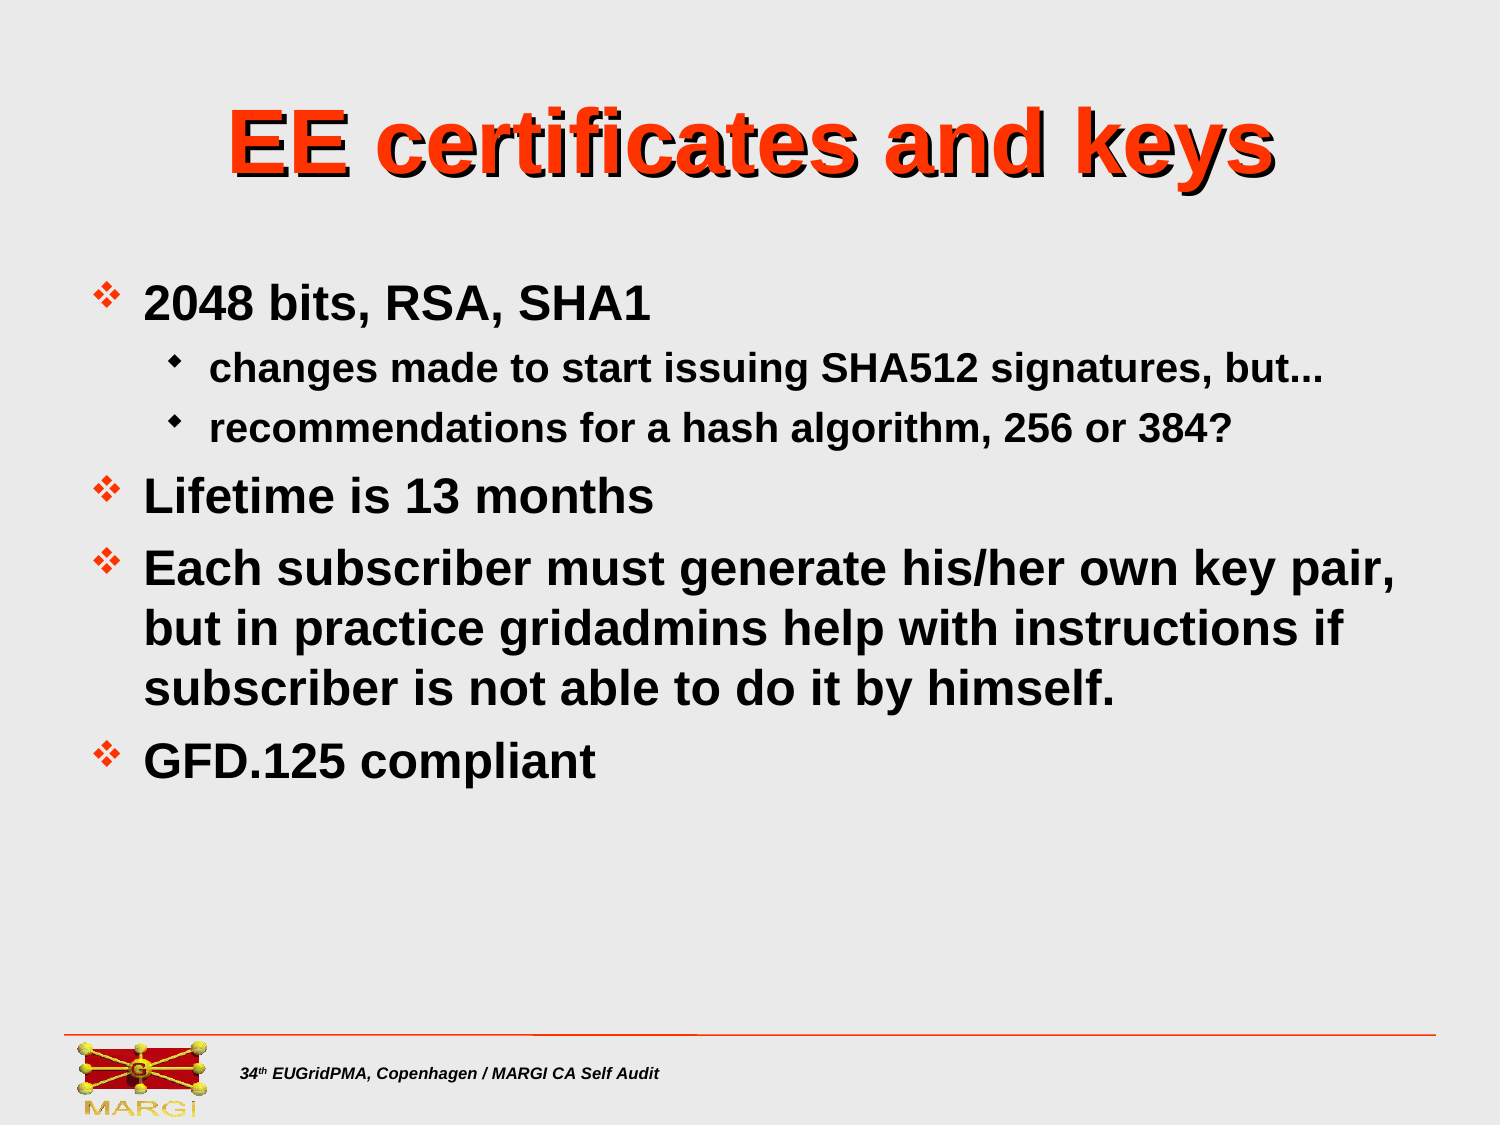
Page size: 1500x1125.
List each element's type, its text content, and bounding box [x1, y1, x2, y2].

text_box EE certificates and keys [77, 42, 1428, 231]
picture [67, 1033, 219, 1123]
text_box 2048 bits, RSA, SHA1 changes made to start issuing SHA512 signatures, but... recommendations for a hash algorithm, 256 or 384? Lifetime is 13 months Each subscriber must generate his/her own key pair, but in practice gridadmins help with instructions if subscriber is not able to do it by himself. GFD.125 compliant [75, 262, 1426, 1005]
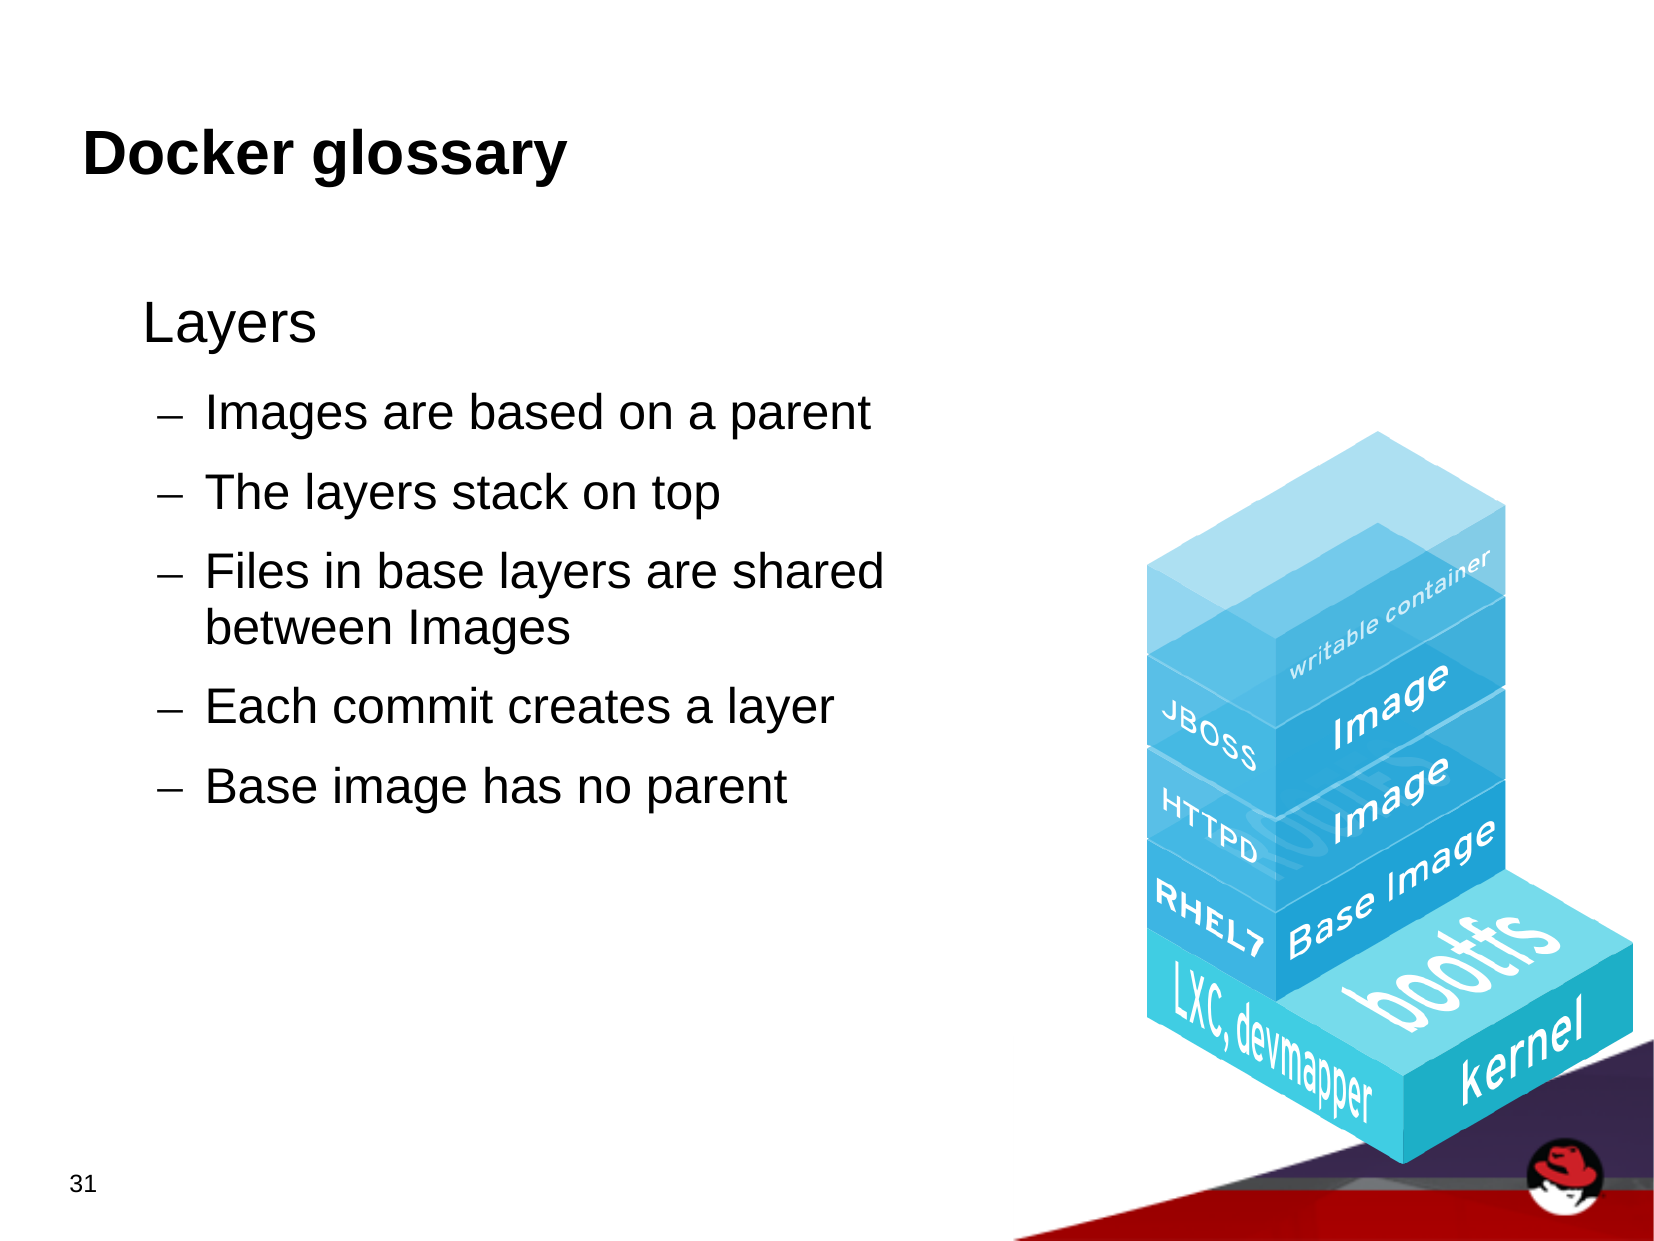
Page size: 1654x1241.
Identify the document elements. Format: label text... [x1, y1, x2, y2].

============================================================

* [Request]: Rewrite the listing above with "bounding box" swapped for "enclosing rectangle" and everything else unchanged. Leave the pictures out of your answer.

* [Answer in full]:
Page size: 1500x1125.
List each element's type, its text content, and enclosing rectangle [x1, y1, x2, y2].

text_box EE certificates and keys [77, 42, 1428, 231]
picture [67, 1033, 219, 1123]
text_box 2048 bits, RSA, SHA1 changes made to start issuing SHA512 signatures, but... recommendations for a hash algorithm, 256 or 384? Lifetime is 13 months Each subscriber must generate his/her own key pair, but in practice gridadmins help with instructions if subscriber is not able to do it by himself. GFD.125 compliant [75, 262, 1426, 1005]
Page size: 1654x1241.
Identify the document elements. Format: label text... [x1, y1, x2, y2].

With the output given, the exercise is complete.